Rechtssatz 1
§ 75 Abs. 13 AsylG 2005 idF des Fremdenrechtsänderungsgesetzes 2009 BGBl. I 122 (in der Folge: FrÄG 2009) lautet: "Änderungen der Rechtslage nach diesem Bundesgesetz stellen keinen Grund für Zurückverweisungen gemäß § 66 AVG dar."
Die Materialien dazu (Erläut. zur RV des FrÄG 2009, 330 BlgNR 24. GP, 27) beschränken sich auf die Aussage, § 75 Abs. 13 AsylG 2005 stelle "klar, dass eine Änderung der Rechtslage keine Zurückverweisung nach § 66 AVG rechtfertigt".
Der Asylgerichtshof geht davon aus, dass mit den "Zurückverweisungen gemäß § 66 AVG" Zurückverweisungen iSd § 66 Abs. 2 AVG gemeint ist. Nach dem insoweit eindeutigen Text des § 75 Abs. 13 AsylG 2005 - der ja ein Teil des AsylG 2005 ist - bezieht sich diese Bestimmung auf Änderungen der Rechtslage durch das AsylG 2005, das als Art. 2 des Fremdenrechtspakets 2005 erlassen worden und am 1.1.2006 in Kraft getreten ist. Der Asylgerichtshof geht jedoch davon aus, dass der Gesetzgeber mit dieser Wendung eine Änderung der Rechtslage durch jenes Gesetz im Auge hatte, durch das § 75 Abs. 13 AsylG 2005 eingeführt wurde, nämlich durch das FrÄG 2009, und zwar deshalb, weil durch das AsylG 2005 (bei seinem Inkrafttreten) damals anhängige Verfahren (also solche nach dem AsylG 1997) kaum berührt wurden (vgl. dazu § 75 Abs. 1 AsylG 2005 in der Stammfassung), anders als die am 1.1.2010 anhängigen Verfahren nach dem AsylG 2005 durch das FrÄG 2009 (vgl. im Übrigen ähnlich missverständliche Formulierungen in §§ 42 a, 44 Abs. 5 erster Satz und Abs. 7 erster Satz AsylG 1997 idF der Novelle 2003).

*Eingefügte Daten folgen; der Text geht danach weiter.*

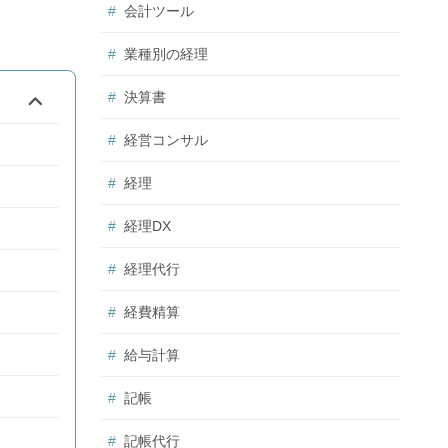
会計ツール
業種別の経理
決算書
経営コンサル
経理
経理DX
経理代行
経費精算
給与計算
記帳
記帳代行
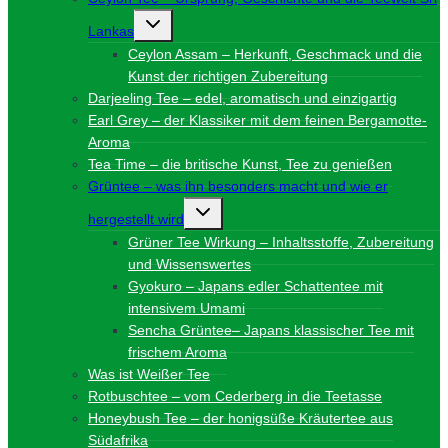
Untermenü
Lankas
umschalten
Ceylon Assam – Herkunft, Geschmack und die
Kunst der richtigen Zubereitung
Darjeeling Tee – edel, aromatisch und einzigartig
Earl Grey – der Klassiker mit dem feinen Bergamotte-
Aroma
Tea Time – die britische Kunst, Tee zu genießen
Grüntee – was ihn besonders macht und wie er
Untermenü
hergestellt wird
umschalten
Grüner Tee Wirkung – Inhaltsstoffe, Zubereitung
und Wissenswertes
Gyokuro – Japans edler Schattentee mit
intensivem Umami
Sencha Grüntee– Japans klassischer Tee mit
frischem Aroma
Was ist Weißer Tee
Rotbuschtee – vom Cederberg in die Teetasse
Honeybush Tee – der honigsüße Kräutertee aus
Südafrika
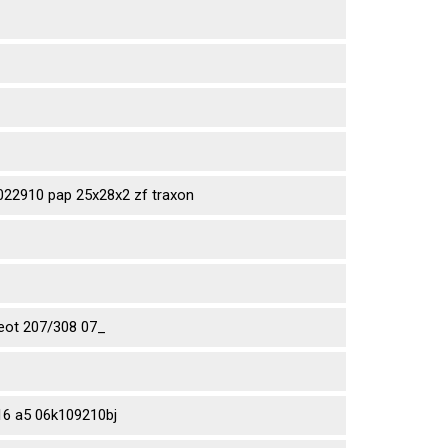
2910 pap 25x28x2 zf traxon
eot 207/308 07_
6 a5 06k109210bj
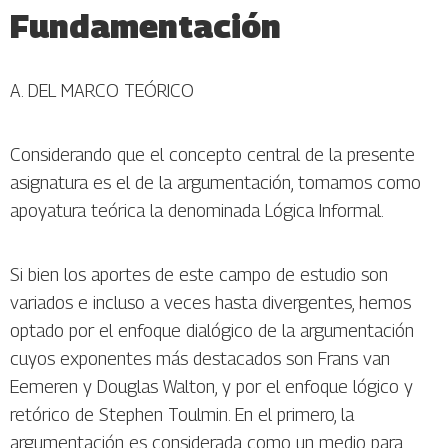
Fundamentación
A. DEL MARCO TEÓRICO
Considerando que el concepto central de la presente
asignatura es el de la argumentación, tomamos como
apoyatura teórica la denominada Lógica Informal.
Si bien los aportes de este campo de estudio son
variados e incluso a veces hasta divergentes, hemos
optado por el enfoque dialógico de la argumentación
cuyos exponentes más destacados son Frans van
Eemeren y Douglas Walton, y por el enfoque lógico y
retórico de Stephen Toulmin. En el primero, la
argumentación es considerada como un medio para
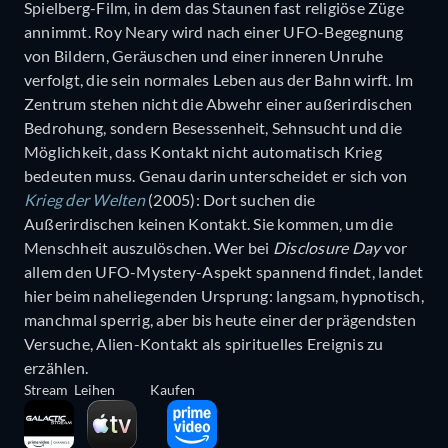
Spielberg-Film, in dem das Staunen fast religiöse Züge
annimmt. Roy Neary wird nach einer UFO-Begegnung
von Bildern, Geräuschen und einer inneren Unruhe
verfolgt, die sein normales Leben aus der Bahn wirft. Im
Zentrum stehen nicht die Abwehr einer außerirdischen
Bedrohung, sondern Besessenheit, Sehnsucht und die
Möglichkeit, dass Kontakt nicht automatisch Krieg
bedeuten muss. Genau darin unterscheidet er sich von
Krieg der Welten
(2005): Dort suchen die
Außerirdischen keinen Kontakt. Sie kommen, um die
Menschheit auszulöschen. Wer bei
Disclosure Day
vor
allem den UFO-Mystery-Aspekt spannend findet, landet
hier beim naheliegenden Ursprung: langsam, hypnotisch,
manchmal sperrig, aber bis heute einer der prägendsten
Versuche, Alien-Kontakt als spirituelles Ereignis zu
erzählen.
Stream
Leihen
Kaufen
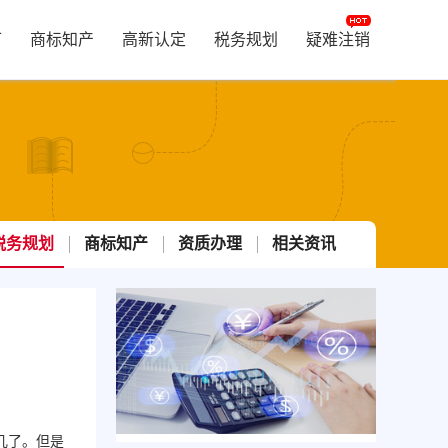
可
商标知产
高新认定
税务规划
疑难注销
税务规划
商标知产
资质办理
相关资讯
几了。但是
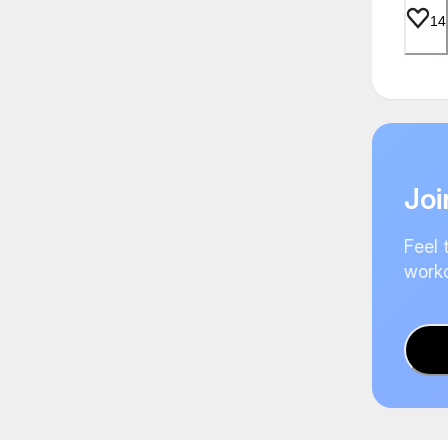
14
Joi
Feel 
worko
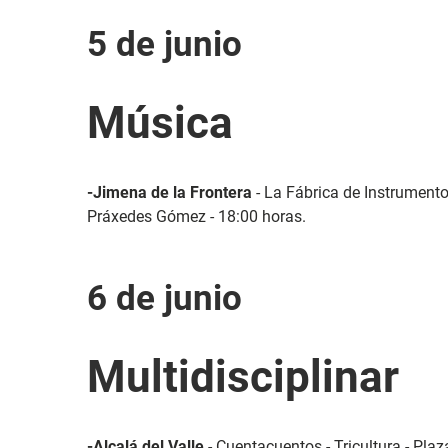
5 de junio
Música
-Jimena de la Frontera
- La Fábrica de Instrumento
Práxedes Gómez - 18:00 horas.
6 de junio
Multidisciplinar
-Alcalá del Valle
- Cuentacuentos - Tricultura - Plaz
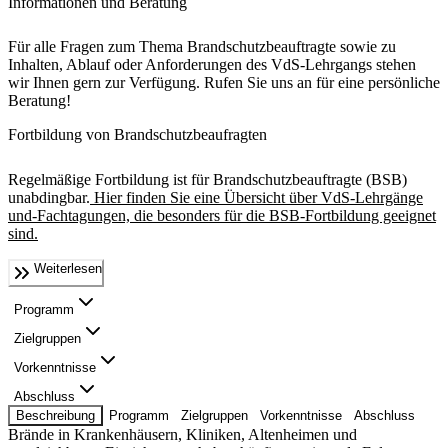
Informationen und Beratung
Für alle Fragen zum Thema Brandschutzbeauftragte sowie zu
Inhalten, Ablauf oder Anforderungen des VdS-Lehrgangs stehen
wir Ihnen gern zur Verfügung. Rufen Sie uns an für eine persönliche
Beratung!
Fortbildung von Brandschutzbeaufragten
Regelmäßige Fortbildung ist für Brandschutzbeauftragte (BSB)
unabdingbar.
Hier finden Sie eine Übersicht über VdS-Lehrgänge
und-Fachtagungen, die besonders für die BSB-Fortbildung geeignet
sind.
Weiterlesen
Programm
Zielgruppen
Vorkenntnisse
Abschluss
Beschreibung
Programm
Zielgruppen
Vorkenntnisse
Abschluss
Brände in Krankenhäusern, Kliniken, Altenheimen und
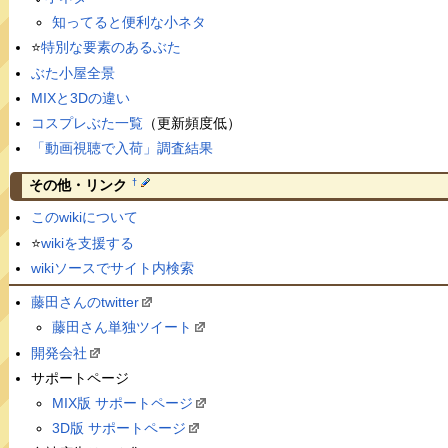
知ってると便利な小ネタ
⭐️
特別な要素のあるぶた
ぶた小屋全景
MIXと3Dの違い
コスプレぶた一覧
（更新頻度低）
「動画視聴で入荷」調査結果
†
その他・リンク
このwikiについて
⭐️
wikiを支援する
wikiソースでサイト内検索
藤田さんのtwitter
藤田さん単独ツイート
開発会社
サポートページ
MIX版 サポートページ
3D版 サポートページ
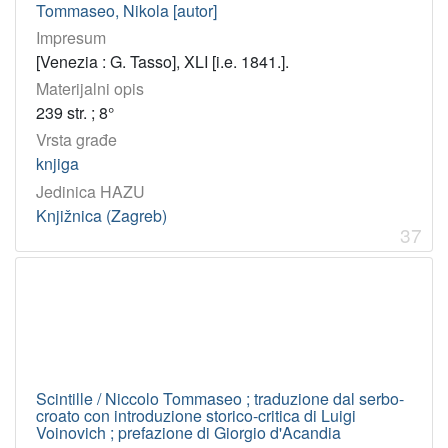
Tommaseo, Nikola [autor]
Impresum
[Venezia : G. Tasso], XLI [i.e. 1841.].
Materijalni opis
239 str. ; 8°
Vrsta građe
knjiga
Jedinica HAZU
Knjižnica (Zagreb)
37
Scintille / Niccolo Tommaseo ; traduzione dal serbo-
croato con introduzione storico-critica di Luigi
Voinovich ; prefazione di Giorgio d'Acandia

Es wäre daher unzulässig, den angefochtenen Bescheid gemäß § 66 Abs. 2 AVG iVm § 23 Abs. 1 AsylGHG zu beheben und die Angelegenheit gemäß dieser Bestimmung zur neuerlichen Verhandlung und Erlassung eines neuen Bescheides an das Bundesasylamt zurückzuverweisen, wenn Grund dafür eine Änderung der Rechtslage durch das FrÄG 2009 wäre. Dies wäre offenkundig dann der Fall, wenn der "Sachverhalt" (iSd § 66 Abs. 2 AVG), beurteilt nach der Rechtslage vor dem FrÄG 2009, nicht "qualifiziert" mangelhaft (wie in § 66 Abs. 2 AVG umschrieben) war, dies aber nunmehr geworden ist, wenn die durch das FrÄG 2009 eingetretenen Änderungen den Sachverhalt also nachträglich als mangelhaft erscheinen lassen (weil etwa durch das FrÄG 2009 neue Tatbestandselemente eingeführt worden sind, zu deren Beurteilung neue Feststellungen erforderlich sind, die nach der alten Rechtslage nicht geboten waren).